Hemabook Chapter 18: PLT-H: A new parameter for accurate platelet counting with anti-interference ability
2022-08-11
Hemostasis and coagulation are the main functions of platelets (PLTs). Thrombocytopenia is a common cause of bleeding. A PLT count from 20 to 50×109/L may indicate mild or surgical bleeding. If it is lower than 20×109/L, this may indicate severe bleeding. If it reduces to 5×109/L or lower, the patient may be experiencing a life-threatening condition.
Nowadays, laboratories usually count PLTs by using automatic hematology analyzers, which work based on various methods with different characteristics.
Conventional impedance methods (PLT-I)
PLTs and red blood cells (RBCs) can be distinguished by the magnitude of the electrical impedance signal in normal samples. However, PLT-I is subject to the interference of microcytic RBCs, fragments, and large PLTs when it is used to differentiate PLTs by cell volume.
When microcytic RBCs and fragments are present in the blood, the result of PLT-I will be falsely high due to the interference of RBCs; when large PLTs or PLT aggregations are present in the blood, the PLT measurement result will be falsely low.
Although the PLT-O (optical platelet) method can be used to avoid the above inferences, it requires additional reagents for the analysis. PLT-H is a new parameter provided by Mindray BC-700 Series that can resist interferences in conventional PLT detection and requires no extra reagents in every CBC and DIFF analysis. Let’s take a look at how PLT-H provides accurate PLT measurement results.
Clinical case study 1
A patient with acute lymphoblastic leukemia, hospitalized for 11 months, was undergoing chemotherapy and preparing for bone marrow transplantation.
Microscopic examination revealed evident RBC fragments (arrows) in multiple high-power lens.
The PLT count measured by flow cytometry was 27X109/L, which was consistent with that by PLT-H.
In this case, an RBC fragments alarm was triggered in the instrument, and the FRC value was 7.5%. The tail of the PLT histogram was elevated, suggesting that RBC fragments may be present in this sample, which would cause a false high value in PLT. During chemotherapy, patients usually exhibit a decrease in whole blood cells and an increase in cell fragility.

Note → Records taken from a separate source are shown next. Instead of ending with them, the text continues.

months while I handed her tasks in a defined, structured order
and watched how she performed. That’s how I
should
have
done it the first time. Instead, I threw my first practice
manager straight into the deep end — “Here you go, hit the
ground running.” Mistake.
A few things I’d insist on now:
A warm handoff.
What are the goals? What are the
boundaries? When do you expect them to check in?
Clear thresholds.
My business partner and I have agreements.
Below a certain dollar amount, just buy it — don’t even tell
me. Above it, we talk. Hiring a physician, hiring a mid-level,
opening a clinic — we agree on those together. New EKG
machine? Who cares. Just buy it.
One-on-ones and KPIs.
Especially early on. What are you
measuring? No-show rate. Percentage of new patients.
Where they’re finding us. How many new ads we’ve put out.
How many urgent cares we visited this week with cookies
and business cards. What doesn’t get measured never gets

Despite the presence of RBC fragments, PLT-H can accurately measure the PLT count and monitor the risk of bleeding in a timely manner.
Clinical case study 2
A patient with systematic lupus erythematosus revisited the hospital and got checked by Mindray BC-700 Series hematology analyzer.
Microscopic examination revealed evident large PLTs (arrows) having a similar size to the RBCs in multiple high-power lens.

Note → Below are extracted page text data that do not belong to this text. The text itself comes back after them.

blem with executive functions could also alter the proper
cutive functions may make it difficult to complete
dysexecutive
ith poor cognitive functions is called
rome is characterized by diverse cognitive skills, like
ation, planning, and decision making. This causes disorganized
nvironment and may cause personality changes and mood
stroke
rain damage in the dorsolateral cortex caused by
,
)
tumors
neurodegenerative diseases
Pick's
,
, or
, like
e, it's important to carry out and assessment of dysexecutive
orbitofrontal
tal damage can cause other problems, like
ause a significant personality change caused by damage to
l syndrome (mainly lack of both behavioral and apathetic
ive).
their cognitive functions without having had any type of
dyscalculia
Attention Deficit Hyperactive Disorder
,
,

The PLT count measured by flow cytometry was 90X109/L, which was consistent with that by PLT-H.
In this case, the MPV and P-LCR values increased significantly. The tail of the PLT histogram was elevated, suggesting that large PLTs may be present in this sample, which would cause a pseudo-thrombocytopenia. The information obtained from the DIFF channel can ensure the accurate detection of large PLTs, avoiding unnecessary blood transfusion.
Principle of brand-new parameter - PLT-H
From the impedance channel, the large PLTs are interfered by microcytic RBCs and fragments, but the small ones are not. From the DIFF channel, the RBCs are dissolved by specific reagents, the PLT structure remains intact, and large PLTs are detected by the precise optical methodology. By combining the small PLTs from the conventional impedance method and the large ones from the optical method, an accurate PLT count will be obtained.
In Thailand, 405 PLT samples were collected(excluding aggregation samples). As revealed by microscopic examination, 200 samples contained interfering factors, including large PLTs, microcytic RBCs and RBC fragments. The PLTs were detected by Mindray BC-760 and BD flow cytometers, respectively. BC-760 PLT-H had a good correlation with flow cytometry (r=0.9873, y=1.0179x+5.0894).
156 low PLT count [Please confrm the correct term.] samples were selected. Using flow detection (CD41+CD61) as the reference method, the correlation between PLT-H and PLT-I in the low-count [Please confirm the correct term.] segment of Mindray’s hematology analyzer was analyzed, as shown in the figure. It can be seen from that PLT-H has a strong correlation with flow cytometry (r=0.9837, y=0.9995x+0.5101).
In conclusion, the use of PLT-H technology can significantly reduce the inaccurate counts caused by the interferences of RBC fragments, large PLTs, and small RBCs, helping greatly in generating accurate and reliable PLT detection reports for clinical purposes.